Le Cri (2008) e Les Sentinelles (2010), de e com Nacera Belaza e Dalila Belaza

Teatro Maria Matos, Lisboa Sala a um sexto 28 de Outubro, 21h30

Já efeito da crise, ou da muita oferta cultural lisboeta do fim-de-semana (Doc Lisboa, Paulo Ribeiro na CNB, Materiais Diversos, etc.), poucos aproveitaram a oportunidade para assistir a este distinto regresso a Lisboa da coreógrafa franco-argelina Nacera Belaza. Descendente de emigrantes magrebinos em França, os impedimentos de uma comunidade defensivamente redobrada sobre si retardaram uma vocação de infância e um percurso autodidacta na dança, após estudos de literatura e cinema. Todavia, em 1989, Belaza (n. 1969) funda a sua própria companhia; o modesto score de apenas 11 criações é reflexo de uma profunda e solitária pesquisa em torno da conciliação possível entre o seu gosto pelo movimento e a fé muçulmana.

Le Cri (2008, prémio revelação da crítica francesa nesse ano) e Les Sentinelles (2010) formam um interessantíssimo díptico, onde vai mais longe na proposta enunciada em Un an aprés... (2006; exibido no Alkantara 2008): não se trata de construir um espaço de "representação" coreográfica, mas de expor uma exploração ritualística do movimento como meio de instigar outros patamares mentais.

Sob jogos de luz acentuados ou desvanecidos, em Le Cri, duas figuras femininas emergem da penumbra. De pés bem fincados no chão, contínuos movimentos giratórios do tronco e dos braços sugerem os cerimoniais hipnóticos dos dervixes sufis. O movimento acelera, num uníssono feroz, com o volume crescente da banda sonora (o murmúrio do vozear de crianças dará lugar a Callas, Nina Simone e Amy Winehouse, mesclados com sons a evocar o chamamento dos muezzin para a oração). O paroxismo impelirá à volatilização das intérpretes numa outra dimensão, e as suas figuras assomarão, multiplicadas, num vídeo, abruptamente interrompido no final, enquanto a batida sonora prossegue. Les Sentinelles acresce em despojamento: da imobilidade aparente irrompem gestos súbitos e inopinadas strobe lights, e os corpos avançam imperceptivelmente para a boca de cena, sob a toada contínua de sons disco fundidos a cânticos adhan.

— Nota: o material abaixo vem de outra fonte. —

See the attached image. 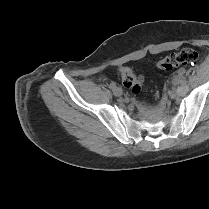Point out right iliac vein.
<instances>
[{"label": "right iliac vein", "mask_w": 209, "mask_h": 209, "mask_svg": "<svg viewBox=\"0 0 209 209\" xmlns=\"http://www.w3.org/2000/svg\"><path fill=\"white\" fill-rule=\"evenodd\" d=\"M122 93H123V91H122V89L120 87H116V88L113 89V94L115 96H118L119 97V96L122 95Z\"/></svg>", "instance_id": "1"}]
</instances>
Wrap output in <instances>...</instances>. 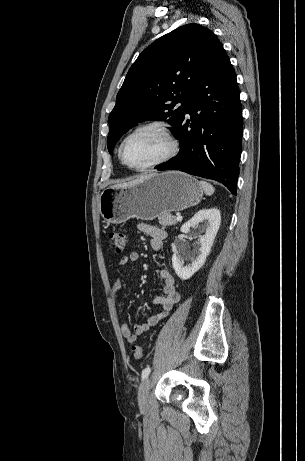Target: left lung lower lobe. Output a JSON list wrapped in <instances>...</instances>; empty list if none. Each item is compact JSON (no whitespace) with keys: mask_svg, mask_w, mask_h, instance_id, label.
Wrapping results in <instances>:
<instances>
[{"mask_svg":"<svg viewBox=\"0 0 305 461\" xmlns=\"http://www.w3.org/2000/svg\"><path fill=\"white\" fill-rule=\"evenodd\" d=\"M242 109L236 75L223 49L188 98L173 135L180 151L157 170H180L214 179L236 195L242 149Z\"/></svg>","mask_w":305,"mask_h":461,"instance_id":"0a47b994","label":"left lung lower lobe"}]
</instances>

Os dois duetos (a própria e a irmã, Dalila), apostos, intensificam a percepção de um contínuo repetitivo, com subtis variações, sobre uma única acção motora; como um mantra a induzir, entre a plateia e o palco, um efeito de transe. A rigorosíssima dramaturgia, organizada por linhas energéticas abstractas de luz, movimento e som, desprendia uma poética atemporal e intensa, simultaneamente minimalista e expansiva, a exortar devaneios de eternidade e de comunhão. No final, a face transfigurada das duas irmãs dava conta, sob a aparente simplicidade, da concentração exigida por um poderoso desempenho.

A qualidade intrínseca das peças adquire um outro alcance quando inscrita na trajectória da criadora. São, de certo modo, réplica do princípio islâmico que atribui à prece conjunta um reforço da devoção. O auto-apagamento dos corpos femininos subtraídos ao ruído da exposição, concentrava o seu papel de mediadores de uma ascese espiritual. Não estamos, porém, perante uma declaração política, mas da enunciação do itinerário íntimo, repleto de paradoxos e bifurcações, de quem lida com a força de referentes culturais distintos dentro de si. A dança de Belaza materializa o pluritópico mundo contemporâneo. E, nesse caminho, atinge, certeira, o ponto onde a religião e a arte comungam da mesma essência.